In the lead up to Super Bowl LVII, thousands of homeowners in the Phoenix metropolitan area listed their properties on short-term rental websites, hoping to take advantage of the event’s potential payoff. As the big day approaches, these homeowners remain optimistic about securing last-minute bookings.
The Super Bowl, which will feature the Kansas City Chiefs and the Philadelphia Eagles at State Farm Stadium in Glendale, Arizona, has sold out its 73,000-person capacity. The same weekend will also host the Phoenix Open, the world’s best-attended golf tournament with an estimated 700,000 spectators, and spring training.
However, despite the simultaneous presence of two large sporting events in Phoenix, most short-term rental sites are barely reaching 50% occupancy. This has resulted in frustrated homeowners cutting prices and some small investors regretting their investment.
The short-term rental market in Phoenix is less restrictive than that in Los Angeles, where only primary residences can be rented out. In contrast, Arizona only requires a license to operate a vacation rental.
Recently, institutional real estate investors have targeted the Phoenix housing market, leading to increased rent prices, although economists remain uncertain about the cause.
Our data analysis found that over 30% of homes sold in the Phoenix market in Q3 of 2021 were purchased by investors, and the average rent has risen by 30% in the past year. One company, Invitation Homes, now owns over 8,700 homes in Phoenix.
The second quarter of 2022 saw 87,500 U.S. homes purchased by real estate investors, up 5.9% YoY. Investor market share remains higher than pre-pandemic levels at 19.4%, with many properties being bought by the 700 largest investors who own over 71,000 residential properties.
Despite these trends, there is a sense of disappointment among homeowners in Phoenix as only 51% of VRBO properties are booked, with a median rate of $450 per night. The lack of bookings can be attributed to free tickets and hotels, with the majority of Super Bowl tickets being bought by corporations for clients.
Super Bowl LVII is the 57th edition of the National Football League’s championship game. The Super Bowl is the annual American football game that determines the champion of the National Football League (NFL) for the given season. It is typically held on the first Sunday in February and is considered the biggest event in American sports, attracting millions of viewers from all over the world. The Super Bowl is also known for its halftime show and the high-profile advertisements that air during the broadcast.
The Super Bowl remains the most costly advertisement space on television, with 30 seconds of ad time during the broadcast of Super Bowl LVII between the Philadelphia Eagles and the Kansas City Chiefs sold for a maximum of $7 million, according to sources knowledgeable about the matter.
The CEO of Fox Corp, Lachlan Murdoch, stated on an analyst call that the Super Bowl and its surrounding coverage are anticipated to yield around $600 million in total ad revenue.
Although a small number of advertisers disbursed $7 million, the normal rate for an ad spot during the game is over $6 million, which varies based on the timing of the ad purchase, the amount of spots bought, and whether the advertiser is a repeat customer for Super Bowl commercials.
The ad prices are a stark contrast to the $42,000 spent by advertisers on ad time during the inaugural Super Bowl in 1967, a match between the Green Bay Packers and the Chiefs that was televised by NBC and CBS.
Unlike the previous year’s game, which was inundated with advertisements for cryptocurrency exchanges such as Coinbase, Crypto.com, eToro, and FTX, there will be minimal representation from this sector this time as the industry struggles.
According to a study by Aliff Capital, the average cost of attending the 2023 Super Bowl in Glendale, Arizona is around $9,000, while the average hotel rate in the city during the event is $740 per night, compared to last year’s rate of $225 per night. This increase in demand has resulted in a rise in the supply of short-term rentals in the area, including those in the suburbs, where vacation rental owners are seeking to take advantage of the situation.
In Glendale, the number of rentals available from October to December of 2022 rose by 129% compared to the previous year. The same trend can be seen across the entire Phoenix and Scottsdale area, with a 44% increase in the number of available listings during the same period.
However, the increase in short-term rental supply helps to regulate prices, as vacation rental owners who set prices too high may struggle to attract bookings. Moreover, big events can also lead to increased disruption, such as property damage, noise complaints, and safety concerns, which can affect both vacation rental owners and their local communities. At the same time, renters who are paying higher prices want to feel confident in the properties they are booking.

(Task directions):
Please answer these questions about the passage on Super Bowl rentals, numbering each answer to match its question.
1. What share of VRBO properties in Phoenix are booked?
2. How much did advertisers spend on ad time during the inaugural Super Bowl in 1967?
3. By what percentage did the number of rentals available in Glendale from October to December of 2022 rise compared to the previous year?
The records that come next are separate material, not part of the passage on Super Bowl rentals.

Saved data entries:

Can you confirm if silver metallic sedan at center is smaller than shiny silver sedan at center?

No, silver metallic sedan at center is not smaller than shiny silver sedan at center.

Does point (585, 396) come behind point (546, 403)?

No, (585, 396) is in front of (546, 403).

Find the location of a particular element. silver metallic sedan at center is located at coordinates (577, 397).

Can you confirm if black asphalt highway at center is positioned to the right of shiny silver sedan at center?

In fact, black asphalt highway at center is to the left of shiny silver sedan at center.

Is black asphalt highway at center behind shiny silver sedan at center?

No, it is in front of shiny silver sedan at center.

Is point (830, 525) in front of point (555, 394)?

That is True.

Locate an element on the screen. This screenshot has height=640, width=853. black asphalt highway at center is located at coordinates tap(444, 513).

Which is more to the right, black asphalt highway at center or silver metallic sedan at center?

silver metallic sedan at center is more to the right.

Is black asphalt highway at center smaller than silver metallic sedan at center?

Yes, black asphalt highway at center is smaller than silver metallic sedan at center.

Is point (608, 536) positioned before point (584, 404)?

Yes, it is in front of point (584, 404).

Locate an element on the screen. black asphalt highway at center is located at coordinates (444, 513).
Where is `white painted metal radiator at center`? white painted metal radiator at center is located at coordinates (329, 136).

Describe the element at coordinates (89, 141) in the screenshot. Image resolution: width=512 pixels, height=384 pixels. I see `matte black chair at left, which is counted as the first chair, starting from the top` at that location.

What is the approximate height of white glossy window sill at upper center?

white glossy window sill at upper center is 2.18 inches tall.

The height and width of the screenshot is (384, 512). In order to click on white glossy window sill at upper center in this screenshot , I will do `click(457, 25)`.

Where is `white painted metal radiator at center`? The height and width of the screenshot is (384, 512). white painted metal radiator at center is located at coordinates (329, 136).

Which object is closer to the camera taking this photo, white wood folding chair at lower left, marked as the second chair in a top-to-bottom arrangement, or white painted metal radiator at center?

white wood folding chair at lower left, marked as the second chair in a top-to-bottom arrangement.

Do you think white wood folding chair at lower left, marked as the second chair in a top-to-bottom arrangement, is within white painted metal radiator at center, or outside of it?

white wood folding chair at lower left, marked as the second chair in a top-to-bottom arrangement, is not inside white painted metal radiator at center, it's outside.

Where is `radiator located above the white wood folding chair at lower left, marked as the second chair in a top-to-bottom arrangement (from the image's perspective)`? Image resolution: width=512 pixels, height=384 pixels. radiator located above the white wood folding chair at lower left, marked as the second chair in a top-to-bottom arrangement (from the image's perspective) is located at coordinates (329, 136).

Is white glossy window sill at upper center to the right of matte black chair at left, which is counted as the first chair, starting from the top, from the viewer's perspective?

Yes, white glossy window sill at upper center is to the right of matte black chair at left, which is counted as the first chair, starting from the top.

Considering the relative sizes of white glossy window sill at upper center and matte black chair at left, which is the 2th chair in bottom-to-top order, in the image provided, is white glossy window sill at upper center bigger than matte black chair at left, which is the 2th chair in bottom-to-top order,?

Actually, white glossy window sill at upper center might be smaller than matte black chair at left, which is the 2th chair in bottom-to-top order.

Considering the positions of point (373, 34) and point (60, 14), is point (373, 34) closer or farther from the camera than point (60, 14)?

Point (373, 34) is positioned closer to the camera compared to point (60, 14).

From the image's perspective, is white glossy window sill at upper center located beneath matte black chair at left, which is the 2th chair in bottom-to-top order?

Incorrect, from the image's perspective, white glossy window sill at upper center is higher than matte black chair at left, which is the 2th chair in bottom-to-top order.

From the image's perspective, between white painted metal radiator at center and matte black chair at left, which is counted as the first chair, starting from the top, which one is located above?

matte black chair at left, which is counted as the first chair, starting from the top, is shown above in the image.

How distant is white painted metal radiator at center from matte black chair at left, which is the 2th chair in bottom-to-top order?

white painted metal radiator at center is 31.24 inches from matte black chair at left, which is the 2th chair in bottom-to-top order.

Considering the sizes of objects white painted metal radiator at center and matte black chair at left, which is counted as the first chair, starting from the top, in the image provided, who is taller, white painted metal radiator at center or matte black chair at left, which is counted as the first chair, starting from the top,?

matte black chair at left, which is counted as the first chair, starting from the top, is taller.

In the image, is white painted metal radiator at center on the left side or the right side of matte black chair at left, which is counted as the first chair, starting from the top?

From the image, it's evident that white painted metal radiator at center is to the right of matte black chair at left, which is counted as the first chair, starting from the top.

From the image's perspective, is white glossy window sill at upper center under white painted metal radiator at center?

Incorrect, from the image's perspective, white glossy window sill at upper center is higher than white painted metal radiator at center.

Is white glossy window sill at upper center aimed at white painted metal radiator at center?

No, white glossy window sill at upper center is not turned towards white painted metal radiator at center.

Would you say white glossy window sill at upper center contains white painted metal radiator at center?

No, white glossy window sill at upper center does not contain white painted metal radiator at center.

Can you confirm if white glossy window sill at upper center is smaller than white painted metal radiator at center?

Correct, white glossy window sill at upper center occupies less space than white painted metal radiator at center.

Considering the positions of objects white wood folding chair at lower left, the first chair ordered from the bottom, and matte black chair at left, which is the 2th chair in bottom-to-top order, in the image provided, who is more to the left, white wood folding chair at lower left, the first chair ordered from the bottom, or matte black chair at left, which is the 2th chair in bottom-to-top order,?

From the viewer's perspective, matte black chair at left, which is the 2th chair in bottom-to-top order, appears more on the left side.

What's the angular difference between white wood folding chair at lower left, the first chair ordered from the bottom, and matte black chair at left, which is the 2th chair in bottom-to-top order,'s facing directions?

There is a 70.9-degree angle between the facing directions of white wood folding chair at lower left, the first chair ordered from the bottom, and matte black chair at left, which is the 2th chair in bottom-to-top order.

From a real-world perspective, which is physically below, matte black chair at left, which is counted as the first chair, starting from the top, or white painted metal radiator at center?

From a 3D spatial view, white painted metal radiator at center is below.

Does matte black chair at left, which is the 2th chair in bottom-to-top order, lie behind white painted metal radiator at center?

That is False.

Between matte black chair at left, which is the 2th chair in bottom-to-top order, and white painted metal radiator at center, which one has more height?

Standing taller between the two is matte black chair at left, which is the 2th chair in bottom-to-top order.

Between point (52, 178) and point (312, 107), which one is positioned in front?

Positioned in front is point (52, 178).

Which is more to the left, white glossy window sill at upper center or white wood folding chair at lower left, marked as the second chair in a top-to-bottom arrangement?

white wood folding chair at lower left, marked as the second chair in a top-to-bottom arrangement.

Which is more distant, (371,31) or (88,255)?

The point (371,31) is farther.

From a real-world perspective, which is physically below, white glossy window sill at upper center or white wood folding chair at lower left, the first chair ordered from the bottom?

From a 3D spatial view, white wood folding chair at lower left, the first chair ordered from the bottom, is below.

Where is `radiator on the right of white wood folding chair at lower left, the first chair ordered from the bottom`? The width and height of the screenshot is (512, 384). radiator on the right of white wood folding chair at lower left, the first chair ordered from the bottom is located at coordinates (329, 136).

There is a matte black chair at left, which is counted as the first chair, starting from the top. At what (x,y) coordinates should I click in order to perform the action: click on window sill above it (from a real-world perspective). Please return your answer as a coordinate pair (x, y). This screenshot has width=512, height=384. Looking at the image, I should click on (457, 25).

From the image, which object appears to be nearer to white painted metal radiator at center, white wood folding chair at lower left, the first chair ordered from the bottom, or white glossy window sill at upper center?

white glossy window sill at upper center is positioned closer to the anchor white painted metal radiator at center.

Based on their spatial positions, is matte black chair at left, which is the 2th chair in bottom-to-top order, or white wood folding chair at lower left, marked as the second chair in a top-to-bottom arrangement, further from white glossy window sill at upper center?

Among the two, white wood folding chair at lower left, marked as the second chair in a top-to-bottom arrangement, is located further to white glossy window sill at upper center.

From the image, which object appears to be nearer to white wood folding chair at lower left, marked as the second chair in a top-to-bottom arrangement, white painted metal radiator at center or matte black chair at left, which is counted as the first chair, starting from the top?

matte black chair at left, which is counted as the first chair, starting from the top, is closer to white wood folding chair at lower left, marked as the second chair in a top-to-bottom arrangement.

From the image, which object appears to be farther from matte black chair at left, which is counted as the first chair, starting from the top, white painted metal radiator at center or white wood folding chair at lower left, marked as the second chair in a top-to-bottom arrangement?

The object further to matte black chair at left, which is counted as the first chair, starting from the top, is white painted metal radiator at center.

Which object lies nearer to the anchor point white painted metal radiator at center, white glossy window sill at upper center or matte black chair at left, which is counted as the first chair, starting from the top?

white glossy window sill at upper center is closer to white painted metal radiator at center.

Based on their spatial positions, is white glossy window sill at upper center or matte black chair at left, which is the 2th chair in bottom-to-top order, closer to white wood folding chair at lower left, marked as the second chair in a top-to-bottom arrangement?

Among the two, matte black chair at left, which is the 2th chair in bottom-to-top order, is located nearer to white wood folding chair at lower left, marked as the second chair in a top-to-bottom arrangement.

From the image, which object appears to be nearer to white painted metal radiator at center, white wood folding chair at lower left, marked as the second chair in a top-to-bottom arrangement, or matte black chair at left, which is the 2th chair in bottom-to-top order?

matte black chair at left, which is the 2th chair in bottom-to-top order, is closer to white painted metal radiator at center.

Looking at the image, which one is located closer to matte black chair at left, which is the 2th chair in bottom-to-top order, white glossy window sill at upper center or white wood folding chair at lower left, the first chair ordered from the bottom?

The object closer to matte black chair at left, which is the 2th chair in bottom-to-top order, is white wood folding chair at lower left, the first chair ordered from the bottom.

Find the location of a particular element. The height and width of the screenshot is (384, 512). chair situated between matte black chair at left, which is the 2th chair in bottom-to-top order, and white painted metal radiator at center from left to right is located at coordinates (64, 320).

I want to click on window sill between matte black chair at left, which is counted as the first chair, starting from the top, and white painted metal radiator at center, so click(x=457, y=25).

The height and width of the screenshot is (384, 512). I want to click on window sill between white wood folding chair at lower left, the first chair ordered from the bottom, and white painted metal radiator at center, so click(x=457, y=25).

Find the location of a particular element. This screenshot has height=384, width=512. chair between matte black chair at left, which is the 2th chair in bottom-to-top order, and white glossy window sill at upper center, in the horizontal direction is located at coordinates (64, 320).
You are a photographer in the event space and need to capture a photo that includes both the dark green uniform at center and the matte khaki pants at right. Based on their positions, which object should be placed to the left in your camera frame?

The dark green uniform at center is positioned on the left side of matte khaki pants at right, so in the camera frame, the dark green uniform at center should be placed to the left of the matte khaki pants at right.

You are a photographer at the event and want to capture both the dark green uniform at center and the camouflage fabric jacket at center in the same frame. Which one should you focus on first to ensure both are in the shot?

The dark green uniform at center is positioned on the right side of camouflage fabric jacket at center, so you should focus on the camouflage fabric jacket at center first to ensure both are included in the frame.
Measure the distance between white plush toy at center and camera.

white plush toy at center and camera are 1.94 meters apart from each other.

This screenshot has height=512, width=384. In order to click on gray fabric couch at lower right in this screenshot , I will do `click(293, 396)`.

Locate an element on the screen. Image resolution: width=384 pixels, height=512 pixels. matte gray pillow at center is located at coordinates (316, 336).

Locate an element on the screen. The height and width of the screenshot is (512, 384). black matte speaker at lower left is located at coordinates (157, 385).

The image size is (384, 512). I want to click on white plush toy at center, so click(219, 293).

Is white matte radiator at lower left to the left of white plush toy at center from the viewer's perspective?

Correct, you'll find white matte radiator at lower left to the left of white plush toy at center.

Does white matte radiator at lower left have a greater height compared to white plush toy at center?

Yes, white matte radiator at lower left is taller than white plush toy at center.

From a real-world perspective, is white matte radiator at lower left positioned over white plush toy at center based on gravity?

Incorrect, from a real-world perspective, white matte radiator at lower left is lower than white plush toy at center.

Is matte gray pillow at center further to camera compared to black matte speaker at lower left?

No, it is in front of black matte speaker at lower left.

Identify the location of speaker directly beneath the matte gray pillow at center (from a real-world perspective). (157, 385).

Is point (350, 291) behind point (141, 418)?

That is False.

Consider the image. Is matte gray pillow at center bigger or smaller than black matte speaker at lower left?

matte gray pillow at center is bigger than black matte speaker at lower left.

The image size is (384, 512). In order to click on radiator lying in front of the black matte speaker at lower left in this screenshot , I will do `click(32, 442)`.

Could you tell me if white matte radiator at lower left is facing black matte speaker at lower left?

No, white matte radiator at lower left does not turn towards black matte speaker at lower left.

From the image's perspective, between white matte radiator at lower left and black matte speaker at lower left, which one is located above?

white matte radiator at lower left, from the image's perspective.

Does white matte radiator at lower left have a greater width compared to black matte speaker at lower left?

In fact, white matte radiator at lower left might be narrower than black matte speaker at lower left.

(Result of this exercise):
1. 51%
2. $42,000
3. 129%